Fear of the Needle or Dental Drill. Some procedures can be done without a needle or a drill with the use of newer technologies like dental lasers and air abrasion. When a drill is used, super thin dental burs or diamonds can treat some cavities without the needle. Topical gels used today can be made in higher concentrations to greatly reduce the pinch of the needle. Some dentists use a computer controlled “needle” called the wand to give painless injections, while others rely on thinner needles using a careful and gentle technique.

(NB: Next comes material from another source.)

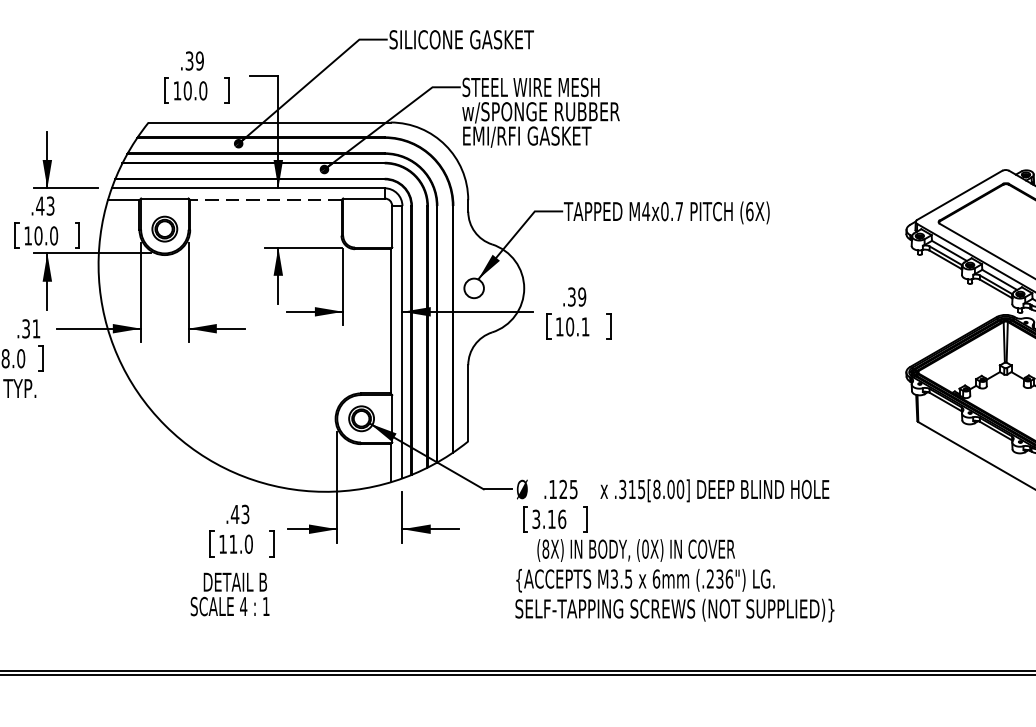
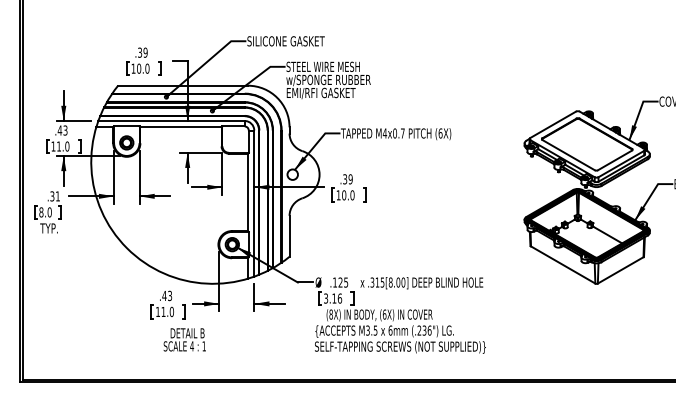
line: (266, 200) -> (181, 127), dashed -> solid
text: (37, 235) -> (58, 146), 10.0 -> 11.0
text: (585, 327) -> (352, 195), 10.1 -> 10.0
text: (645, 549) -> (384, 314), (0X) -> (6X)
text: (229, 593) -> (184, 339), moved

Fear of Gagging. For some patients, taking an x-ray, or impression (mold of the mouth) is almost impossible due to a feeling of gagging or choking during the procedure. The dentist can remedy this problem by spraying the mouth with a topical anesthetic spray, using impression materials that harden quickly and are better tasting, or have the patient sit up or stand during the procedure. The dentist can also gently hold the back of patient’s neck and instruct him or her to concentrate on breathing deeply through their nose.

Fear of Loss of Control. The dentist should take the time to explain what they need to do and why, so the patient has an active role in their treatment.

Fear of being Embarrassed. The dentist should have a compassionate attitude about treating every patient. There is no reason a dentist should ever scold a patient about the condition of their mouth. This only leads to making the patient feel uncomfortable, putting up yet another barrier to getting their dental treatment done. People avoid dental care for many reasons; it is not the role of the dentist to judge the patient, but to look for solutions to their dental problems in a respectful way that allows them to retain their dignity.